Check your understanding:
[A] Summarize the daily market review in two sentences.
[B] Reproduce the part of the daily market review starting with "U.S. stocks suffered" and going on through "oil also tumbled.".

Document segment:
========================================

Daily Market Review

Date:

13.2.26
Home Arrow Arrow Daily Market Review Arrow 13.2.26

Closing Recap 

U.S. stocks suffered another brutal day of selling on Thursday, with the major indices plunging as the rout in the technology sector intensified and spread to the broader market. The Nasdaq fell over 2%, the S&P 500 dropped 1.57%, and the small-cap Russell 2000 was also hit hard. The selling was driven by a perfect storm of negative catalysts: a slew of weak U.S. jobs data, growing fears of an AI bubble, and a catastrophic collapse in the cryptocurrency market. Bitcoin plunged to its lowest level since October 2024, now down 50% from its all-time high, in a move that is creating a powerful risk-off dynamic across all asset classes. In a sign of the growing fear, precious metals were hit by another wave of heavy selling, while crude oil also tumbled. 

Key Takeaways 

  • Broad Market Sell-Off: All major indices fell over 1%, with the tech-led rout now spreading to the broader market as risk aversion intensifies. The S&P 500 is down for a third straight day.

========================================

Provided records:

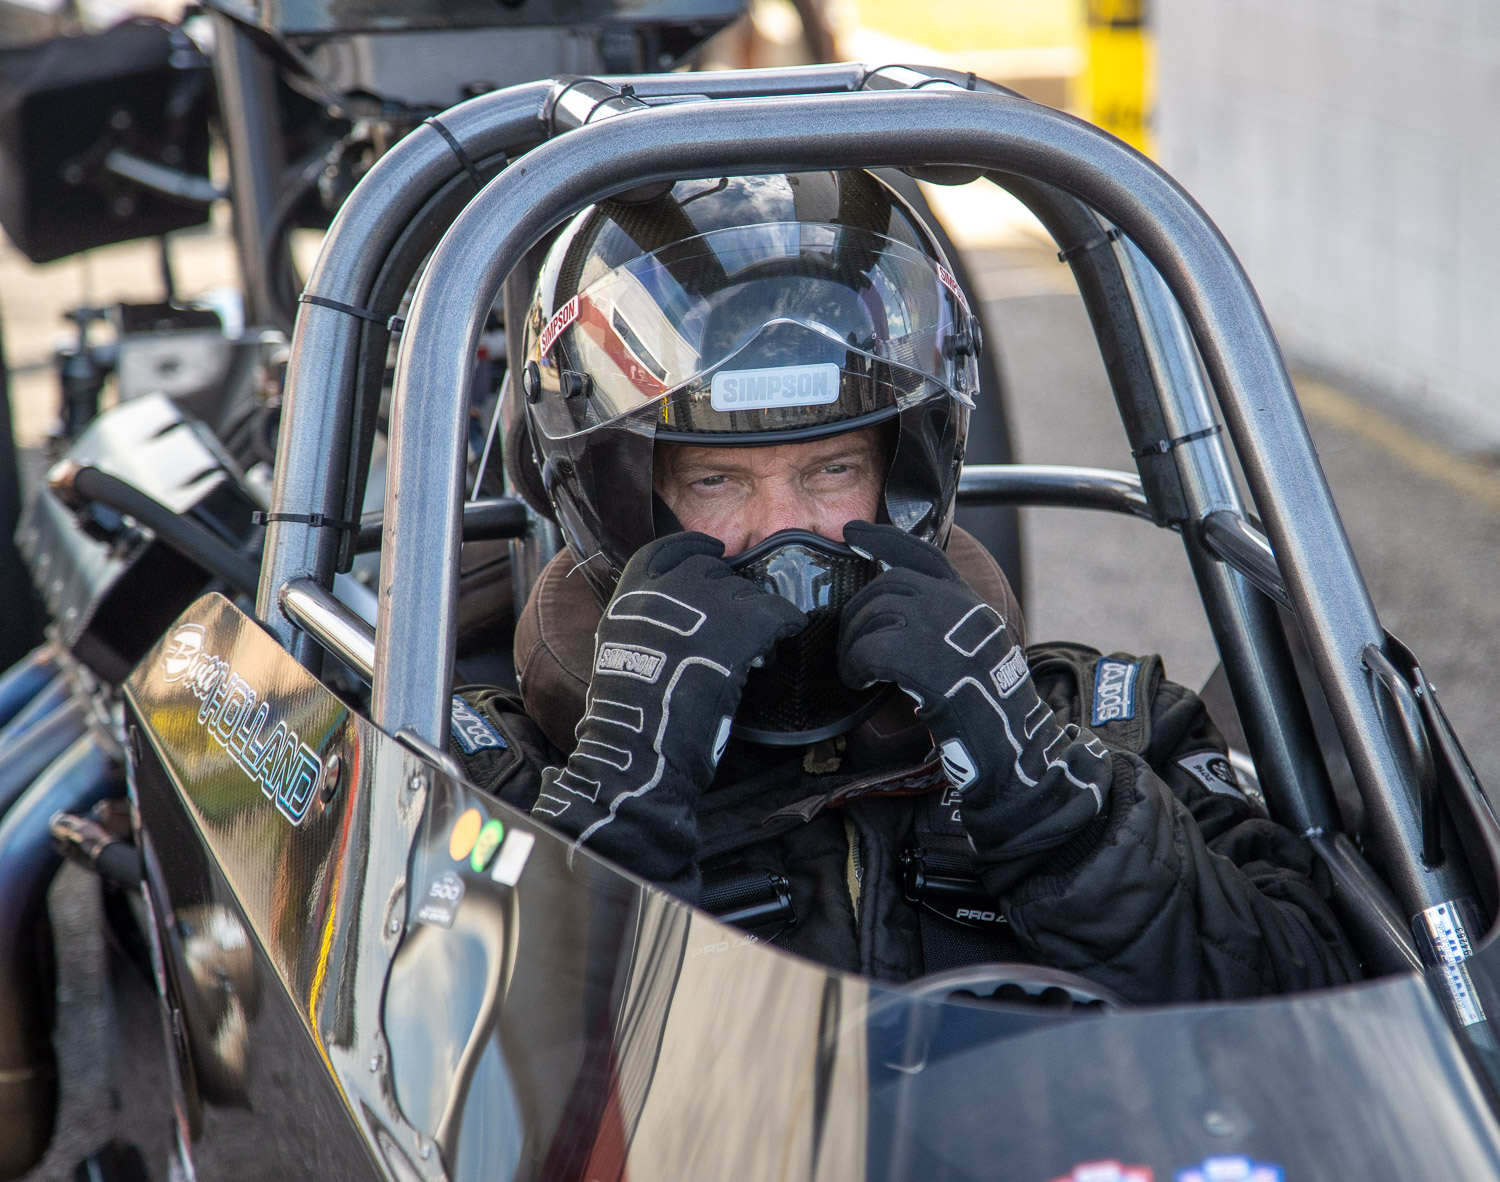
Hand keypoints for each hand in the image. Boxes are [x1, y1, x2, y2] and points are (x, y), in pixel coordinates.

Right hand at [532, 533, 805, 885]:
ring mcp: (704, 604)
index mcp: (630, 594)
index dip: (693, 548)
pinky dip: (785, 624)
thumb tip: (678, 619)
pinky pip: (778, 613)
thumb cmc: (628, 717)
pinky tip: (784, 639)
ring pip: (746, 591)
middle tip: (735, 625)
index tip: (712, 550)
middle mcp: (666, 589)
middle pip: (710, 569)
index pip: (665, 550)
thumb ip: (646, 621)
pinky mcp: (740, 627)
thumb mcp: (623, 651)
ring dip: (753, 616)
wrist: (641, 750)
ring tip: (755, 647)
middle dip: (726, 594)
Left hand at [838, 522, 1111, 882]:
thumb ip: (942, 622)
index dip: (883, 538)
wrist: (1010, 742)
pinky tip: (860, 683)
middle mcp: (955, 603)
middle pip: (884, 587)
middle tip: (850, 648)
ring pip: (872, 616)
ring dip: (852, 645)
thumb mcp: (972, 647)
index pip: (920, 550)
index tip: (852, 533)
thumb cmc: (987, 704)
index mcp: (966, 598)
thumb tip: (895, 616)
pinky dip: (856, 666)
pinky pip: (870, 649)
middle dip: (856, 615)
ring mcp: (941, 627)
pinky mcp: (923, 657)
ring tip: (853, 671)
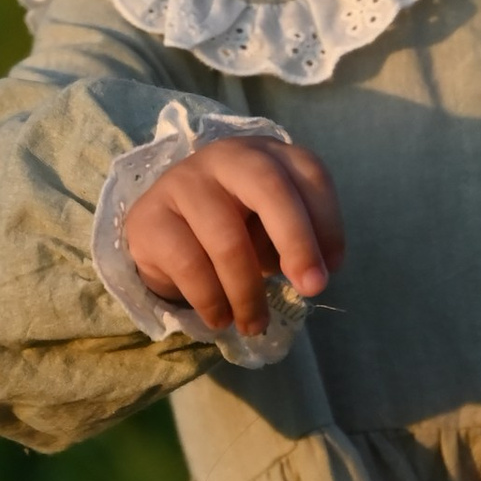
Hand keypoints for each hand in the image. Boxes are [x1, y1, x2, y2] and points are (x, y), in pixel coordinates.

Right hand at [125, 137, 344, 338]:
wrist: (165, 237)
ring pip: (228, 240)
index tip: (331, 268)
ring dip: (248, 293)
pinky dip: (211, 301)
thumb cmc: (235, 230)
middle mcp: (226, 157)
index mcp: (268, 155)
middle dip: (297, 243)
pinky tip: (220, 318)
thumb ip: (295, 242)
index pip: (309, 174)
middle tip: (312, 289)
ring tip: (254, 324)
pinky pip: (189, 265)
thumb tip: (313, 274)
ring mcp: (183, 181)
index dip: (327, 222)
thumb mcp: (271, 229)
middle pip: (269, 188)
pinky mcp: (149, 216)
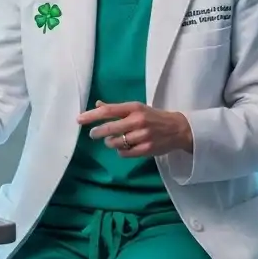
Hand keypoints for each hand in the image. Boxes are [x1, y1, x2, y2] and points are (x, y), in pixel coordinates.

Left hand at [78, 101, 192, 156]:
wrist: (178, 129)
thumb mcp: (137, 108)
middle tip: (93, 135)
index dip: (91, 115)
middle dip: (97, 132)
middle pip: (109, 128)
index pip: (108, 110)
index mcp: (134, 108)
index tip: (79, 119)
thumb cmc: (154, 117)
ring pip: (115, 142)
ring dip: (110, 142)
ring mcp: (142, 136)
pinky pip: (124, 153)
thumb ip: (117, 108)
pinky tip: (124, 147)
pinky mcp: (146, 149)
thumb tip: (97, 105)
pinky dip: (120, 151)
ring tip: (113, 141)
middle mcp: (137, 121)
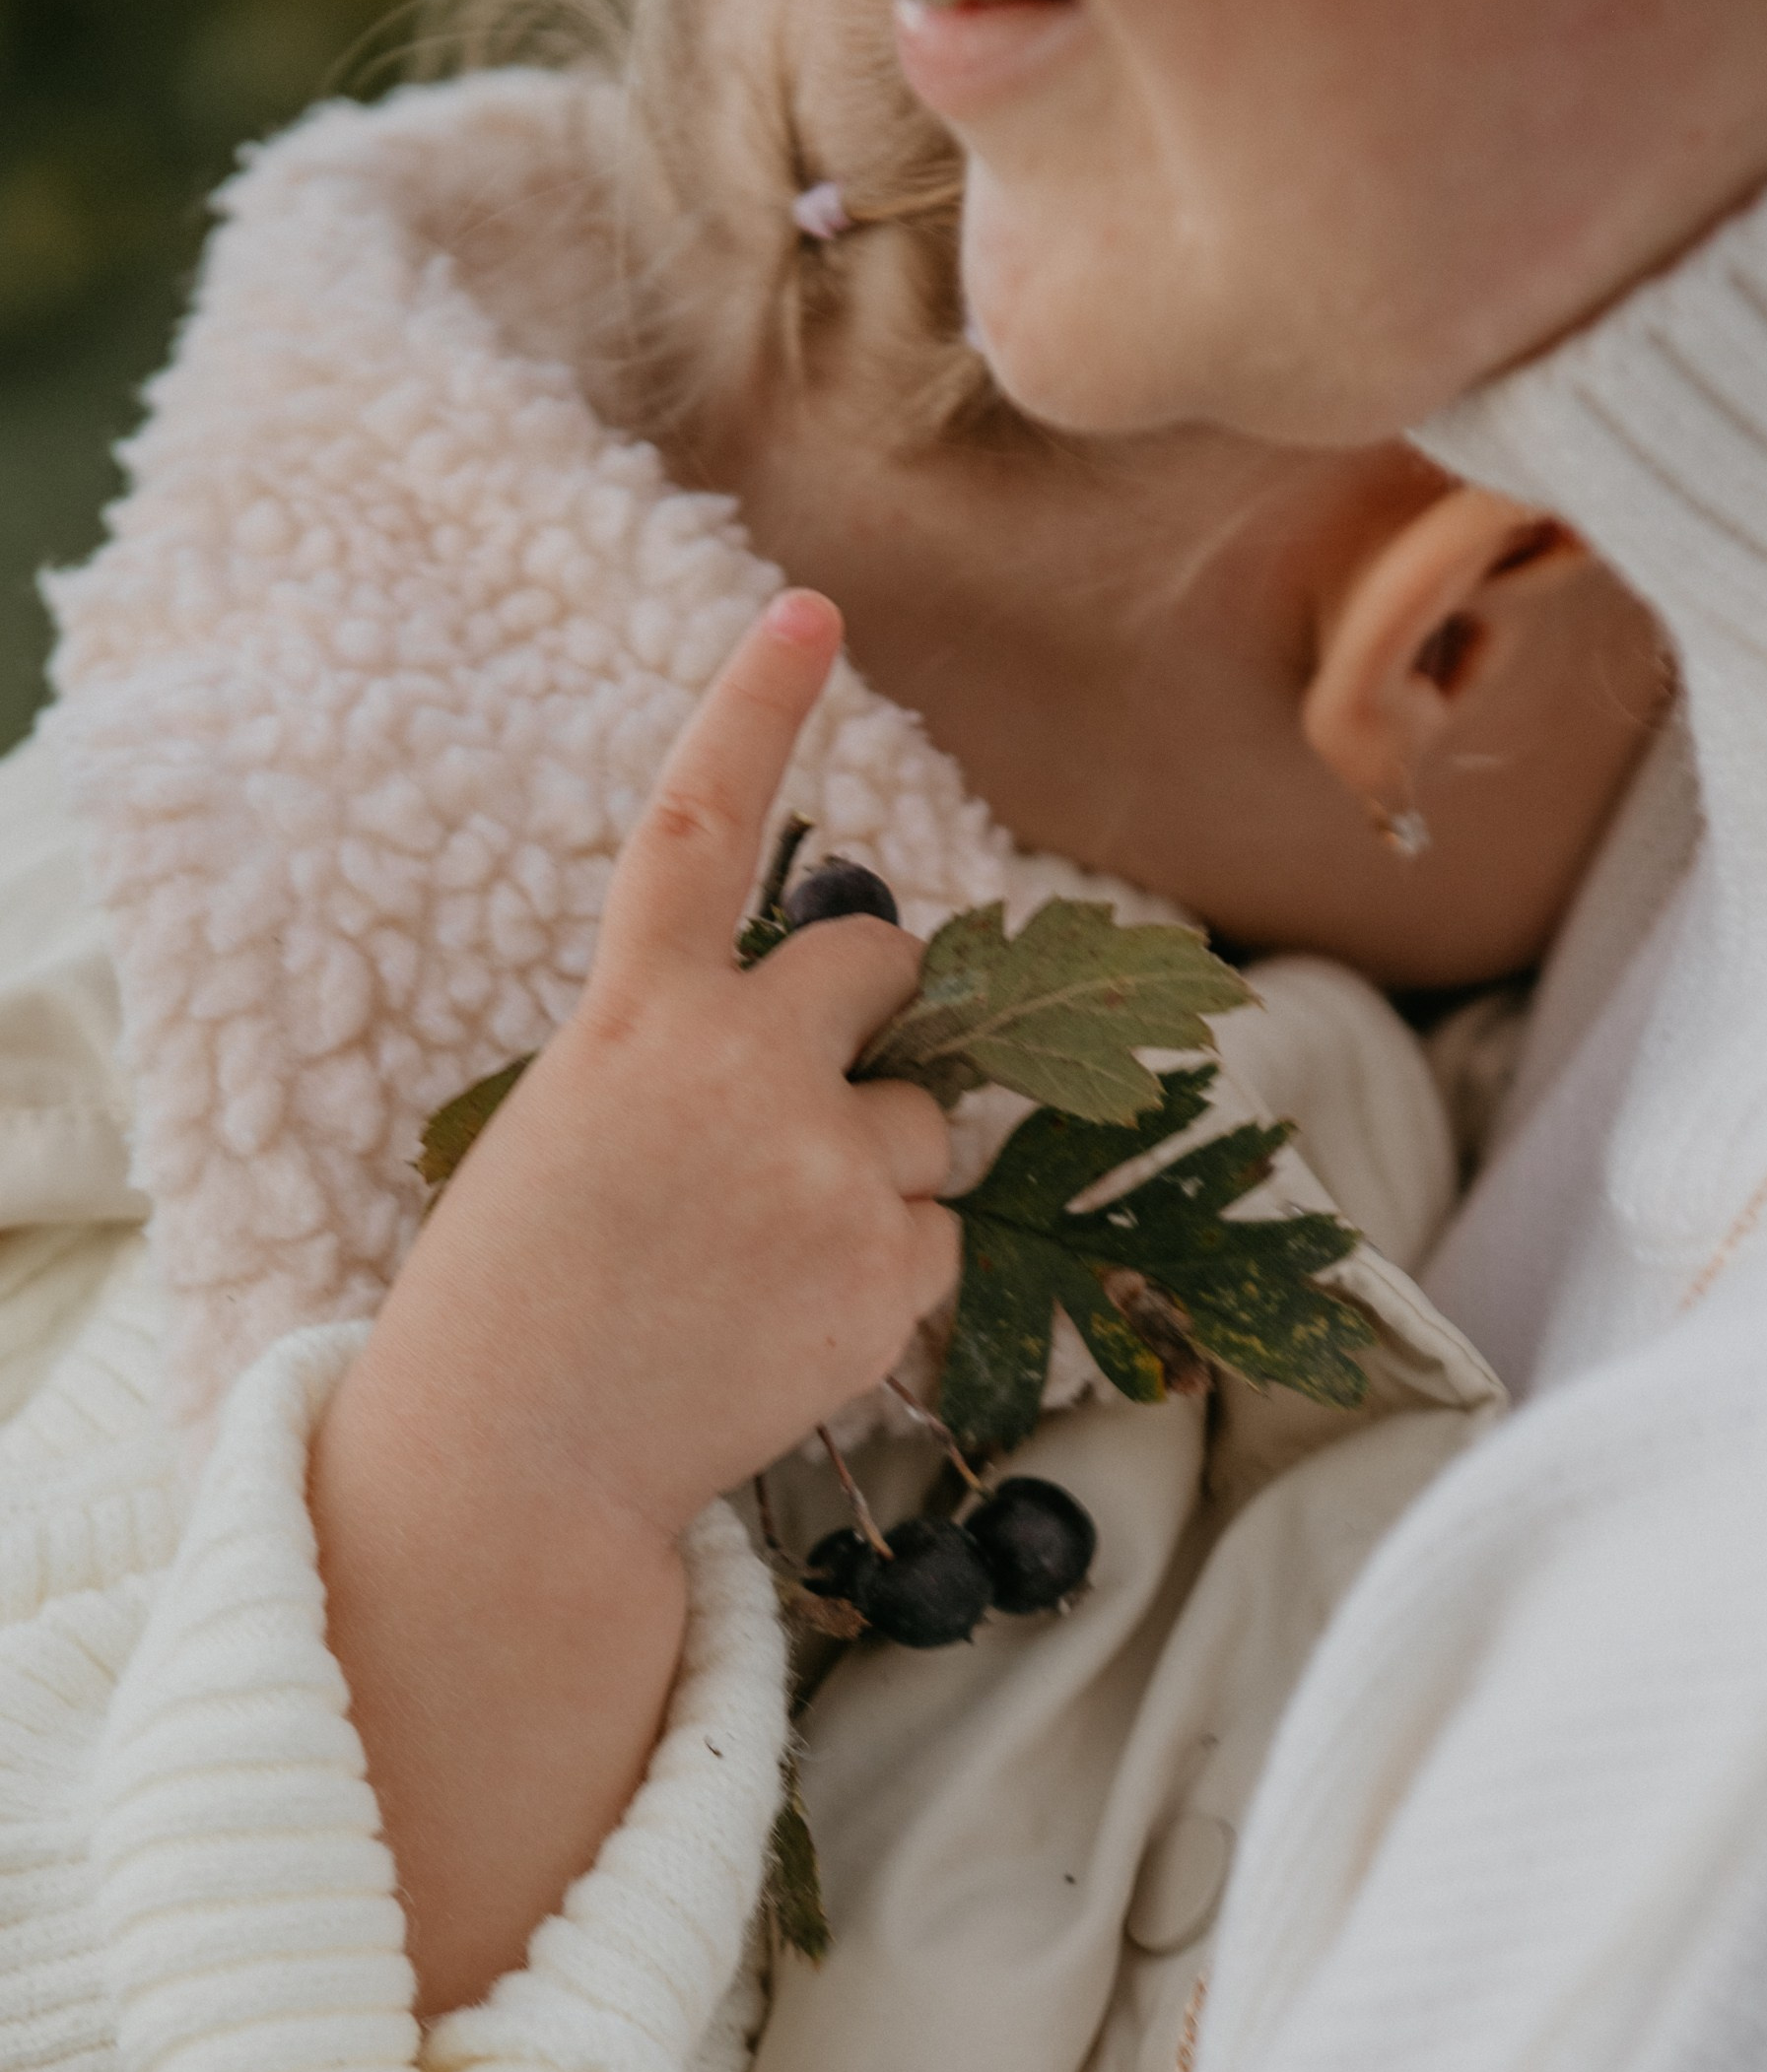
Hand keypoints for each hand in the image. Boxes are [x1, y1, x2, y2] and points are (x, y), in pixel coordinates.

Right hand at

========================================

Answers by item number:
[A] On Thursday, U.S. stocks sold off sharply as the technology rout spread to the broader market, with the Nasdaq down over 2%, the S&P 500 down 1.57% for a third straight day, and the small-cap Russell 2000 also hit hard. Weak U.S. jobs data, fears of an AI bubble, and a cryptocurrency collapse that pushed Bitcoin to its lowest level since October 2024 drove the selling, while precious metals and crude oil also fell.

[B]
U.S. stocks suffered another brutal day of selling on Thursday, with the major indices plunging as the rout in the technology sector intensified and spread to the broader market. The Nasdaq fell over 2%, the S&P 500 dropped 1.57%, and the small-cap Russell 2000 was also hit hard. The selling was driven by a perfect storm of negative catalysts: a slew of weak U.S. jobs data, growing fears of an AI bubble, and a catastrophic collapse in the cryptocurrency market. Bitcoin plunged to its lowest level since October 2024, now down 50% from its all-time high, in a move that is creating a powerful risk-off dynamic across all asset classes. In a sign of the growing fear, precious metals were hit by another wave of heavy selling, while crude oil also tumbled.